La querida estrella de las comedias románticas hizo una rara aparición en la alfombra roja el domingo por la noche, llamando la atención en la glamorosa Vanity Fair Oscars Party 2026. El evento, celebrado en el prestigioso Museo de Arte del Condado de Los Ángeles, mostró a Meg Ryan con un look discreto pero sofisticado que capturó la esencia de la elegancia atemporal.

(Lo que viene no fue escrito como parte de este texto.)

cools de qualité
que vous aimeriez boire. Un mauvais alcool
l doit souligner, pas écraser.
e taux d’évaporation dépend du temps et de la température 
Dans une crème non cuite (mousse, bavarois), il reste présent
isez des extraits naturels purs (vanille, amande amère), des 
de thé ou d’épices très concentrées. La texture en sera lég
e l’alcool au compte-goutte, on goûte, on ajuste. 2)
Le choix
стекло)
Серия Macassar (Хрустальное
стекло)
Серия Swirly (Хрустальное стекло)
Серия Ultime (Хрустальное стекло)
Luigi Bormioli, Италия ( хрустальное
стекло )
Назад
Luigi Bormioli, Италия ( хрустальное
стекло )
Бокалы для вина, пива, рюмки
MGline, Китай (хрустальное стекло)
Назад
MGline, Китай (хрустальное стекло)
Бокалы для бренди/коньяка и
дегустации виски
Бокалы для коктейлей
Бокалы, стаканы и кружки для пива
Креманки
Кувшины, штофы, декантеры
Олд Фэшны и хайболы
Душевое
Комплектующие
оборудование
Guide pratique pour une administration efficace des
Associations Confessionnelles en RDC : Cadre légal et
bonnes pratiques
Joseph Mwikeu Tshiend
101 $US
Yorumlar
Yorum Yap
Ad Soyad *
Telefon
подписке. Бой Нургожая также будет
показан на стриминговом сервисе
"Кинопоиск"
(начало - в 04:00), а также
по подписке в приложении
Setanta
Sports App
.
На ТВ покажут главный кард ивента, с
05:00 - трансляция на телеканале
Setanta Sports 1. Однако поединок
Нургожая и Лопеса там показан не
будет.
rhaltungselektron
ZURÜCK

Meg irradiaba gracia con un lujoso vestido de satén en un intenso tono verde esmeralda, un color que complementaba perfectamente su piel de porcelana. Combinó el elegante vestido con tacones negros de plataforma, creando una silueta perfectamente equilibrada, moderna y clásica al mismo tiempo. El enfoque minimalista de su conjunto permitió que su belleza natural brillara sin resultar excesiva.

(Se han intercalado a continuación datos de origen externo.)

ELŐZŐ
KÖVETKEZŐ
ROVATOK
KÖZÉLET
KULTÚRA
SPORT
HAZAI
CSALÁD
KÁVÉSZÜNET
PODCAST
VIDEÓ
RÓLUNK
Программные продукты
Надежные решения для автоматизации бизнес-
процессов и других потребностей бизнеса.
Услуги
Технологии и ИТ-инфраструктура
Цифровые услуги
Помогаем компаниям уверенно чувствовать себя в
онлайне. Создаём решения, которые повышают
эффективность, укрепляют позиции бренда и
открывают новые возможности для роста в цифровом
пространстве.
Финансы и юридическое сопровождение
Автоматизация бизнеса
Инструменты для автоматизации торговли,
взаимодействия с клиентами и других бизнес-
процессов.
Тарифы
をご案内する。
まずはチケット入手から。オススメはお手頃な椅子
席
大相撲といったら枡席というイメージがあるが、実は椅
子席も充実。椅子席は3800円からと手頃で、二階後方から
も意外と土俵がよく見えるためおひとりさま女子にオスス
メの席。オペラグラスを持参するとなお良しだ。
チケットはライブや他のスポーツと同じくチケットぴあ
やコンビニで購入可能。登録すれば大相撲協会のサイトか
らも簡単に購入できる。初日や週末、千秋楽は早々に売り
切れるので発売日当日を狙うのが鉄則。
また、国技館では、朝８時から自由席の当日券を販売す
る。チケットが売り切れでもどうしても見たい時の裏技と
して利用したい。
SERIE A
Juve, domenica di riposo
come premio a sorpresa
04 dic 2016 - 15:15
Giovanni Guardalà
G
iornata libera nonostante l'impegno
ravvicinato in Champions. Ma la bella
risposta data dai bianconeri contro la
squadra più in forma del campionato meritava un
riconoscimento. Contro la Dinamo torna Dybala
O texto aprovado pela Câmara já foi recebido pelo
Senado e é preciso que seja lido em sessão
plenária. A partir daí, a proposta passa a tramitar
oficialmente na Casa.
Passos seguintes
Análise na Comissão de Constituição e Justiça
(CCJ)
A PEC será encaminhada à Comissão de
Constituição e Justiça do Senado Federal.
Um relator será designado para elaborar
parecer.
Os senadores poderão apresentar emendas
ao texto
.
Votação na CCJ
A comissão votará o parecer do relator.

Su look de belleza se mantuvo refrescantemente simple y refinado. A sus 64 años, la actriz optó por un maquillaje ligero y discreto, dejando que su piel respirara mientras mantenía una apariencia impecable. Peinó sus característicos rizos rubios en un elegante bob estructurado que enmarcaba perfectamente su rostro, un guiño a los peinados atemporales que han definido su legendaria carrera.

Esta rara aparición pública demostró una vez más el enfoque característico de Meg hacia la moda: menos es más. Mientras muchas celebridades optan por maquillajes dramáticos y estilos elaborados en eventos de alto perfil, la decisión de Meg de abrazar la simplicidad y la belleza natural es una auténtica lección de elegancia atemporal. Su conjunto de satén verde demostró que la sofisticación no requiere extravagancia, solo las piezas adecuadas en las manos adecuadas.
La velada reafirmó su estatus como un ícono de estilo que continúa marcando tendencias, incluso después de décadas de carrera, demostrando que la verdadera elegancia nunca pasa de moda.